La troisième priorité est celle de la participation des patients au système de santé. Ce débat dépasse le périmètre de la précarité mais se trouve aiguisé par l’absence de représentation organisée et souvent du rejet des patients en situation d’exclusion sociale. Or, le travail de médiation sanitaire et les connaissances profanes des patients, sont des leviers pertinents. Ne pas utiliser ces forces serait une erreur, il y va de notre démocratie en général, de notre démocratie sanitaire en particulier de favoriser une participation active des usagers, et, notamment, de ceux qui connaissent ou ont connu une situation de fragilité ou d’exclusion sociale.

 

Les modes d’exercice des professionnels doivent également évoluer. Les patients en situation de vulnérabilité sociale sont des patients complexes. Il est nécessaire que les professionnels de santé ne s’en tiennent pas au seul aspect biomédical et prennent le temps d’analyser la trajectoire de ces patients qui cumulent des fragilités. L’enjeu est d’inventer un modèle de coordination entre une médecine standardisée et une pratique médicale personnalisée qui prend en compte l’environnement des personnes. Les permanences d’accès aux soins de santé, les réseaux santé-précarité, ou les coopérations entre des services hospitaliers et médico-sociaux, sont autant de dispositifs qui favorisent les soins coordonnés, une approche transversale et qui permettent de développer la recherche et la formation sur les questions de santé et vulnérabilités sociale. Nous devons nous appuyer sur ces fondations pour construire une offre de soins adaptée aux besoins du patient et conforme à notre exigence de solidarité.

Notre système de santé est à la veille de choix fondamentaux.

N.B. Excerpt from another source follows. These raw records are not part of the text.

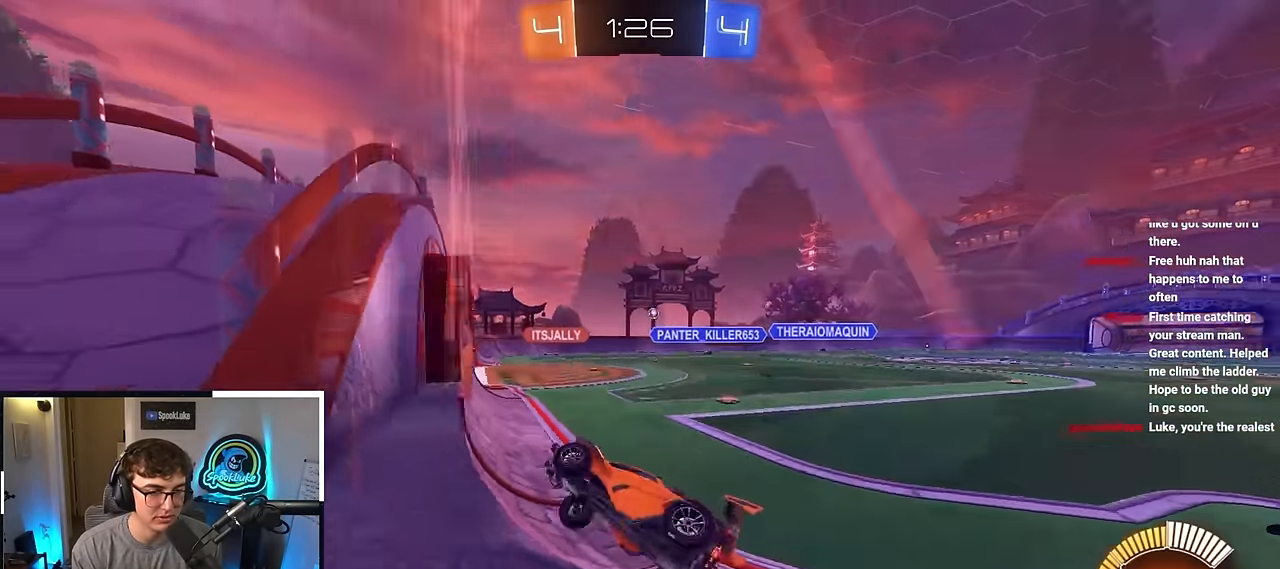
{"buttons": [], "left_stick": "center", "right_stick": "center", "events": [[350, "left_stick", "center"]]}
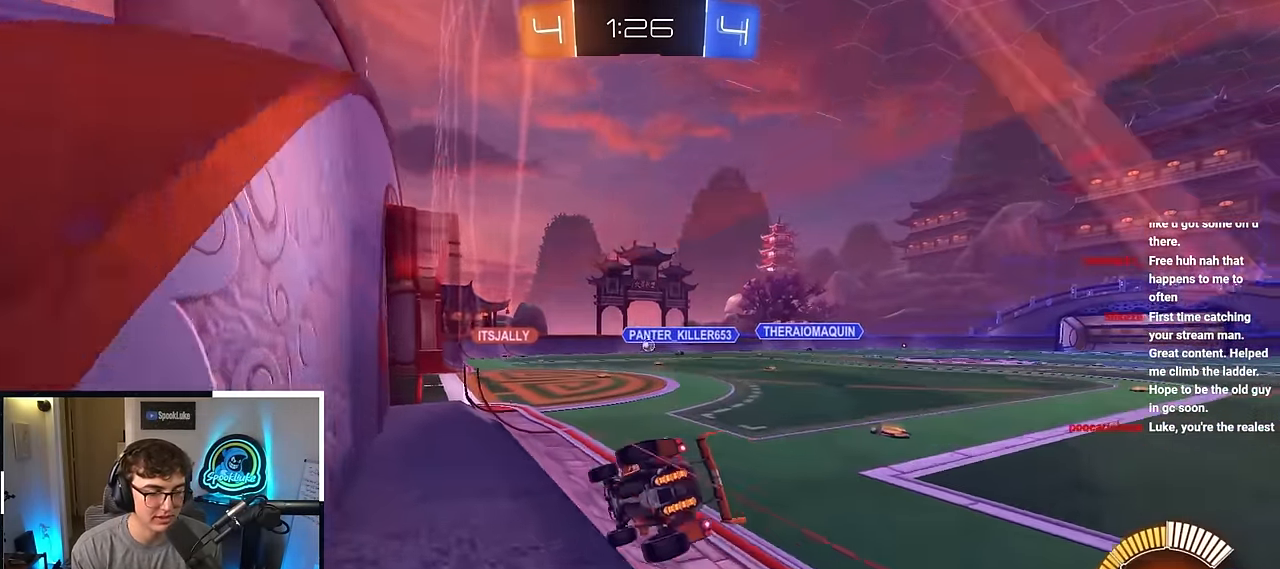
{"buttons": [], "left_stick": "center", "right_stick": "center", "events": [[166, "left_stick", "down-left"], [350, "left_stick", "center"]]}
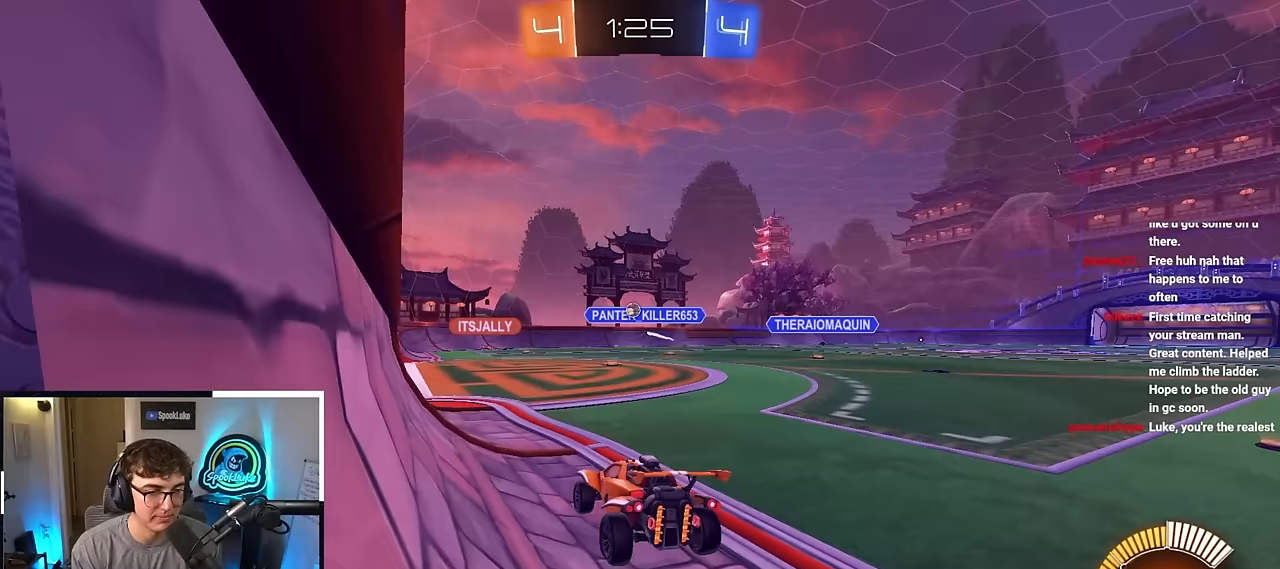
{"buttons": [], "left_stick": "center", "right_stick": "center", "events": [[283, "left_stick", "down"], [450, "left_stick", "center"]]}
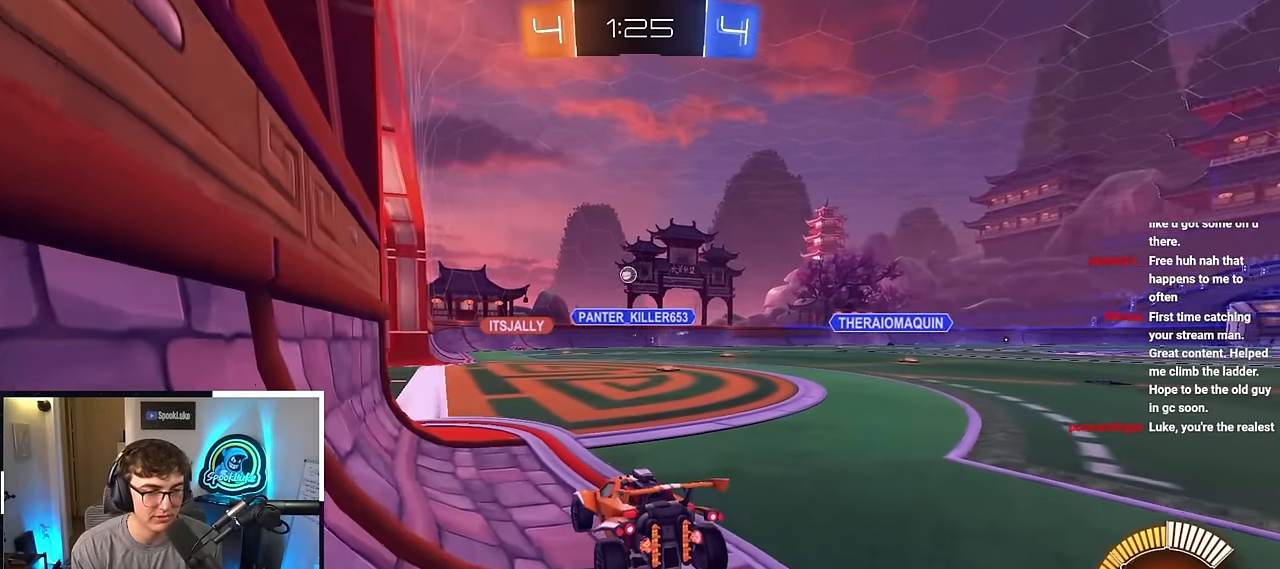
{"buttons": [], "left_stick": "center", "right_stick": "center", "events": [[133, "left_stick", "down"], [317, "left_stick", "center"]]}
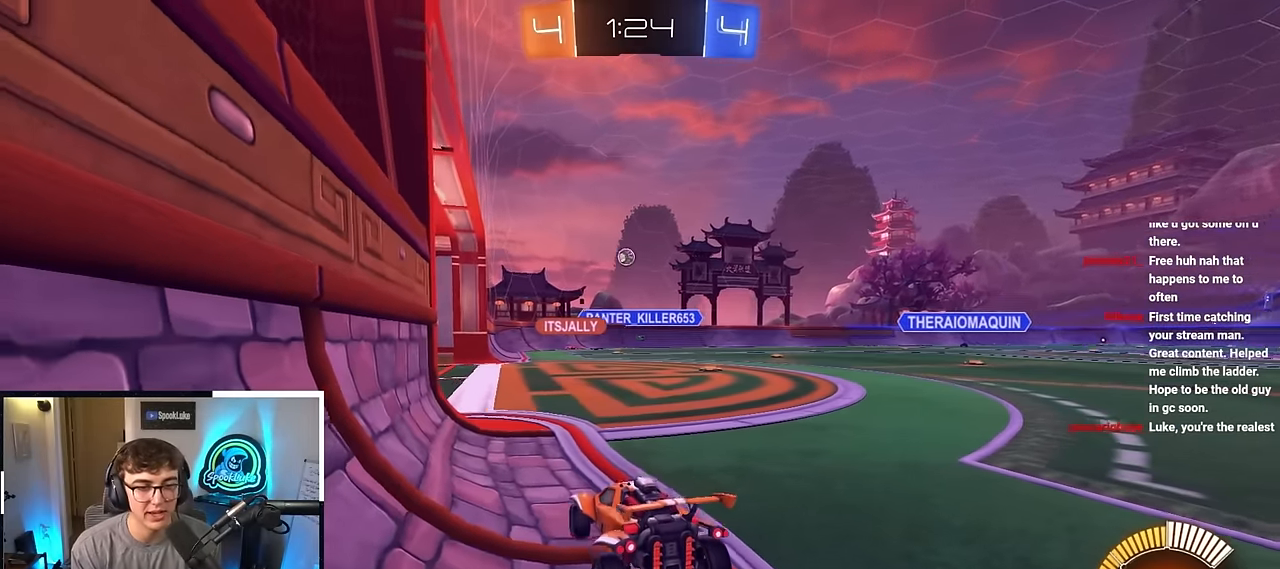
{"buttons": [], "left_stick": "center", "right_stick": "center", "events": []}
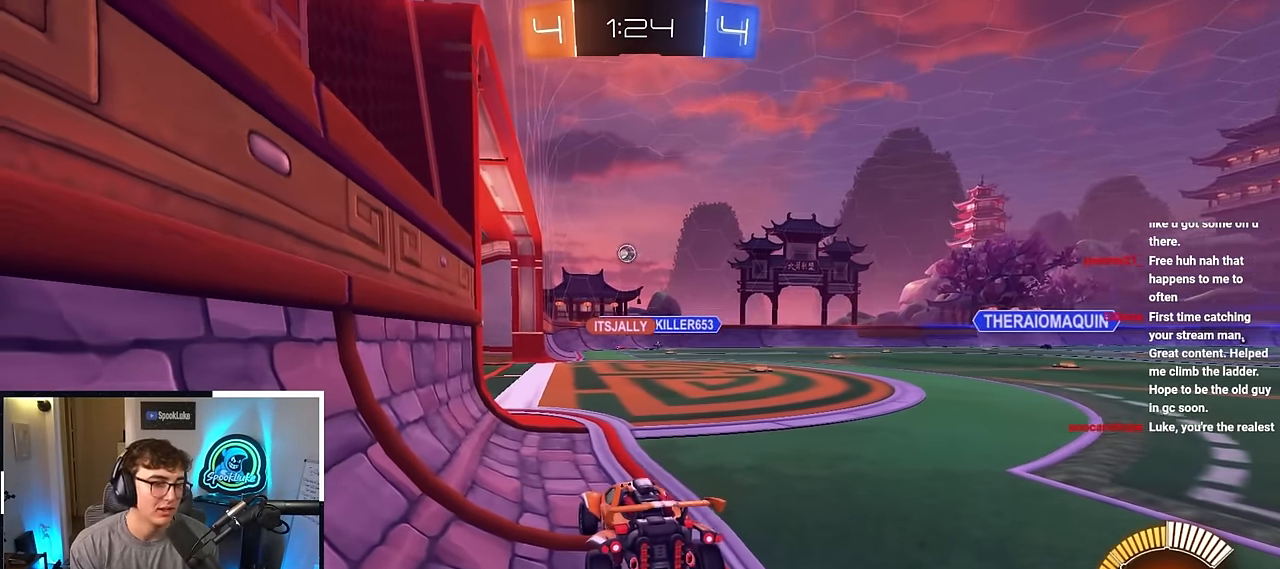
{"buttons": [], "left_stick": "up", "right_stick": "center", "events": [[333, "left_stick", "up"]]}
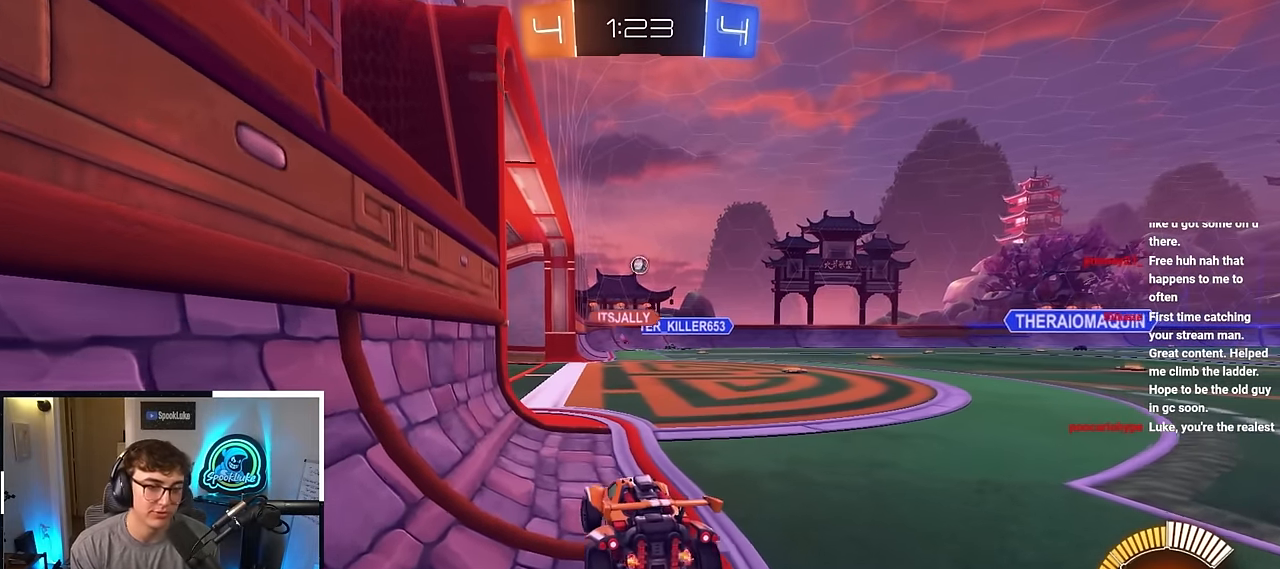
{"buttons": [], "left_stick": "up-right", "right_stick": "center", "events": [[267, "left_stick", "up-right"]]}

Contrairement à ce qu’expriment certaines voix qui appellent à une plus forte marchandisation des soins, la santé ne sera jamais un bien comme les autres. Les bases historiques de notre système, les valeurs d’ouverture et de solidarité, font toujours sens et perdureront dans le monde de demain. La future Loi de santé ne doit pas oublier les plus fragiles. Plus que jamais, ces patients nous poussent aujourd’hui à nous mobiliser pour construire des réponses de soins solidaires … à hauteur d’Homme.